As Long as you Buy it
I have to admit, a serious love hate relationship with Andy Warhol.
I can’t stand his ubiquity, but, try as I might, I find it impossible to discount his contributions to the dialogue of Art History. And his design aesthetic? Inarguably potent.
So under most circumstances, I would be hesitant to create a blog reiterating the persistent relevance, if not the genius that can be categorized as the Warhol Machine. After all, Warhol isn’t (hasn’t ever, wasn’t ever, will never be) lacking in press coverage. However, after reading through Josh Hubank’s blog discussing news media this past week, my interest in a story that aired on NPR Morning Edition titled Andy Warhol’s Headline: Sensation Always Sells, was peaked.
I realized that I often feel the same way about Andy Warhol, as I do about the news.

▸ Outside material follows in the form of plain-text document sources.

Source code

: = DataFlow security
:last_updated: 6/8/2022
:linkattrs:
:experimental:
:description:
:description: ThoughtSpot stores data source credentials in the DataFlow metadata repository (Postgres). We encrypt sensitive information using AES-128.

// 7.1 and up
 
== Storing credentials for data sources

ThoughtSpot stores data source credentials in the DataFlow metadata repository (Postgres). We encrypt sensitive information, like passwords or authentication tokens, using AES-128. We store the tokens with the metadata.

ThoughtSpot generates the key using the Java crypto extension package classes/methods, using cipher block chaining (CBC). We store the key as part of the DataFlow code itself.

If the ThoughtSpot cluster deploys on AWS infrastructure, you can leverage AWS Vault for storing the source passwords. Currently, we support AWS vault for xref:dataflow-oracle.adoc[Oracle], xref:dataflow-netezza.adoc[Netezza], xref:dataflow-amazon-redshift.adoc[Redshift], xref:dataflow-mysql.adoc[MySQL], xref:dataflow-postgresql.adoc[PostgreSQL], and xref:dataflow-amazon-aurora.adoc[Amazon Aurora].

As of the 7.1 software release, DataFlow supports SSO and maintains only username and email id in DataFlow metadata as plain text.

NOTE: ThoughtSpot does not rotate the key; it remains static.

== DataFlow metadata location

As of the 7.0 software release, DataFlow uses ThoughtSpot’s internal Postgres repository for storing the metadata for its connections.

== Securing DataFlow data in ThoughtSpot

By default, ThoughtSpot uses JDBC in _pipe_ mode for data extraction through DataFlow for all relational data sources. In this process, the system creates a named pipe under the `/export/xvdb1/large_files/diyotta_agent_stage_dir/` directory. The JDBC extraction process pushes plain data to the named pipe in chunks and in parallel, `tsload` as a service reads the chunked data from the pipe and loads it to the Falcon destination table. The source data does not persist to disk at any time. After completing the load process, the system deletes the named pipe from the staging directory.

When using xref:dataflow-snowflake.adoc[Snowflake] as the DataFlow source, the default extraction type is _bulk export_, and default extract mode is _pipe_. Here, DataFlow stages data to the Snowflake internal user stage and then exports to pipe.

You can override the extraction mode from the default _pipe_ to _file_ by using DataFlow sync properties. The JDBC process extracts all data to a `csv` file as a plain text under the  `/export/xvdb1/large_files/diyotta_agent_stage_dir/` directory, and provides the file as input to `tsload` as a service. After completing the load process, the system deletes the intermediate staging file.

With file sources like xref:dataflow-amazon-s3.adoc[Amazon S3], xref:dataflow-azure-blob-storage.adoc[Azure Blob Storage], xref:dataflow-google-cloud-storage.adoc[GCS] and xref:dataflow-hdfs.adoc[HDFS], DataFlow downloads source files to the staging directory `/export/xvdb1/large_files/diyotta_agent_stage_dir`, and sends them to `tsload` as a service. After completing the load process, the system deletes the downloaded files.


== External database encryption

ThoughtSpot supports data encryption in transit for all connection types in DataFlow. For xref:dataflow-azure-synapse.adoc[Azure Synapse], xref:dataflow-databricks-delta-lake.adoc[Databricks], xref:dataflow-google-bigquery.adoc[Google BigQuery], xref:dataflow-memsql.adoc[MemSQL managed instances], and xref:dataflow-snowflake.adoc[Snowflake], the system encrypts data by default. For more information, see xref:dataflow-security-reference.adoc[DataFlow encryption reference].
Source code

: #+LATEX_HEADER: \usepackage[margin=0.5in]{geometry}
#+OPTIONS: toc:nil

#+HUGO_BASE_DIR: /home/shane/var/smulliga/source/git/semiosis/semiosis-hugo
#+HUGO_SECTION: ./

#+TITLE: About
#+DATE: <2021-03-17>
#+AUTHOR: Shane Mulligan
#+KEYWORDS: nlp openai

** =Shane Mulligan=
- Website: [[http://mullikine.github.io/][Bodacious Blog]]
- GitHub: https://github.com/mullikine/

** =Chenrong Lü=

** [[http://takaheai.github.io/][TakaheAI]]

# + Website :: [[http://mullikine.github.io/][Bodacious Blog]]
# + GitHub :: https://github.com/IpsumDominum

It seems more and more, that the question of what is news, is becoming almost as large and unanswerable as what is art. Many are asking: What creates legitimacy, importance, validity within these spheres? And more generally, what is it that makes the sensational, so irresistible?
Headlines, a show that opened September 25th at the National Gallery of Art here in DC, which is centered around Warhol’s work with news (and more obviously, headlines), is certainly about much more than a themed presentation of Warhol pieces. Its timing points to the fact that lately, there has been an explosion of questions surrounding the veracity of the thing we call news, not to mention the ethics behind news practices. Newscorp anyone?
“I think Warhol was trying to get the consumers of the news to think about the truth in the news overall…. The news is a product that we buy, as consumers,” curator Molly Donovan told NPR’s Susan Stamberg in the interview.
Celebrity, consumer goods, and headlines. Like the news, Warhol spent most of his life producing work on people and their ephemera. He was in many ways, a Marxist’s dream; no sphere of culture escaped his commodification. He was the champion of bad taste, and in his perfection of kitsch, he struck artistic gold. Yet his renderings are not just there for us to consider the visual quality of printed papers, how much we like the colors, or the celebrities gracing their pages. Though his use of appropriation, he borrows the language of headlines and front pages, raising questions about the source itself.
Warhol’s ability to make the original, unoriginal, is rivaled only by its inspirational source: the news. Repetition to the point of apathy, was Warhol’s ultimate strength. Perhaps his Factory, was a modern day news feed.
If we accept that Warhol created what people want to look at, then news media creates what people want to hear. After all, they are both about the art of sensation.